BerniePortal continued to experience rapid growth in 2017, and in 2018 its revenues even grew to be larger than the revenues of Bernard Benefits, which continues to be a thriving firm in its own right.
2018 marked ten years since the first line of code was written for BerniePortal. We certainly had a lot to celebrate, and we did when BerniePortal’s marketing team surprised Alex with an “It takes 10 years” party. A wonderful gesture and also a sign of how much Alex had talked with the team about Joel’s 10-year prediction during those many years when BerniePortal was not producing much revenue at all.
This was a good day. Even though Alex and Joel have never met, Alex reached out to Joel to thank him, including pictures from the party.

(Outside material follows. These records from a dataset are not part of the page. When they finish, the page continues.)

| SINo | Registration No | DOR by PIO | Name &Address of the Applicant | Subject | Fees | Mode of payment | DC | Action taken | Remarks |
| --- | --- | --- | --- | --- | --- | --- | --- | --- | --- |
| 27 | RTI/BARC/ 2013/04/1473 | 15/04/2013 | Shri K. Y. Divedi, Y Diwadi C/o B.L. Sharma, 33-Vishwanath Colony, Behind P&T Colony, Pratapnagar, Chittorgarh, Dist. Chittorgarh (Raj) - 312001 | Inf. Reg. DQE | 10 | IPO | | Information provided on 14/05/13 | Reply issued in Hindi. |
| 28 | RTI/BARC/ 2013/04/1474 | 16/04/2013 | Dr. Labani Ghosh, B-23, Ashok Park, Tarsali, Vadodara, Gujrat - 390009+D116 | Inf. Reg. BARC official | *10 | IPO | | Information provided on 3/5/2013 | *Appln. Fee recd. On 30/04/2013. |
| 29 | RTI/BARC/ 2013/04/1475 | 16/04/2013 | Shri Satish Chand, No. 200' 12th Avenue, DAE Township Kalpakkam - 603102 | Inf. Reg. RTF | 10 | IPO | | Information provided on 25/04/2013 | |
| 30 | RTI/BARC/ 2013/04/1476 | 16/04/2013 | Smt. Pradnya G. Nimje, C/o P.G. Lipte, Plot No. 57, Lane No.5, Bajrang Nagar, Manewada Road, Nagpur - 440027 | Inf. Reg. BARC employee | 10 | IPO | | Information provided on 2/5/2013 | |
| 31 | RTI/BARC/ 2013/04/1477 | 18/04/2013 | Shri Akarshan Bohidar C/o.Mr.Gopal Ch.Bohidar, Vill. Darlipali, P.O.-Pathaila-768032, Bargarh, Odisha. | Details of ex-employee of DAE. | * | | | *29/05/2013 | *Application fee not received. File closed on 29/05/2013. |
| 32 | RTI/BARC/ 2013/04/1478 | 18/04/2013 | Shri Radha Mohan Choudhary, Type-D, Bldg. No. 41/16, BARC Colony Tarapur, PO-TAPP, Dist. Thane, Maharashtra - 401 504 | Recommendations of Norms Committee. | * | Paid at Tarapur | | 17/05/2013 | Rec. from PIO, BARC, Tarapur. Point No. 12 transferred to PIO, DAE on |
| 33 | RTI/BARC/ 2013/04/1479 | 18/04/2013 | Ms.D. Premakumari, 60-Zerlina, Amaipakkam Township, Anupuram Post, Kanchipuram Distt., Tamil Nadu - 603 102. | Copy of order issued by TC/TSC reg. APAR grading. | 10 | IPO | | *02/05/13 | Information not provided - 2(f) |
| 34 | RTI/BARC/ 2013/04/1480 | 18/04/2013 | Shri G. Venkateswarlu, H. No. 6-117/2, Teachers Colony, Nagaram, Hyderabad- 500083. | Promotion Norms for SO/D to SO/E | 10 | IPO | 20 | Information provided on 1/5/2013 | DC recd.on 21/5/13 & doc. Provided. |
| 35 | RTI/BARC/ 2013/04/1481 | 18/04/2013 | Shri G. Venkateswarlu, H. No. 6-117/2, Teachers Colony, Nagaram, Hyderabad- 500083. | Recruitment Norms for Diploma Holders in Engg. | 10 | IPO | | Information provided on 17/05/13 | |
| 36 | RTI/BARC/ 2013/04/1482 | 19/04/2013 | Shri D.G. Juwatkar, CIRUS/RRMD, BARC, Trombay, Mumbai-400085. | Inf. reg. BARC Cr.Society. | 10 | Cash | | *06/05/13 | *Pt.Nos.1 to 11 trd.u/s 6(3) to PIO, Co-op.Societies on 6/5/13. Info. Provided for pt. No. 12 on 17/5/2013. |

Joel responded, incredibly gracious. What a time to be alive.
While the ten year milestone was a great achievement, there is still a lot for BerniePortal to accomplish. Since 2018, we’ve continued to work hard to celebrate and support the HR pros who keep small businesses going and growing—and in ways even beyond the new features and improvements we’re always making to BerniePortal.
In 2019, for example, we launched BernieU featuring free continuing education courses for HR that are accredited by both SHRM and HRCI.
In 2021, we hosted our HR clients and the benefit brokers who support them at our annual users conference, Weekdays with Bernie, with both in-person and virtual options to network and learn best practices for helping to keep their organizations going and growing!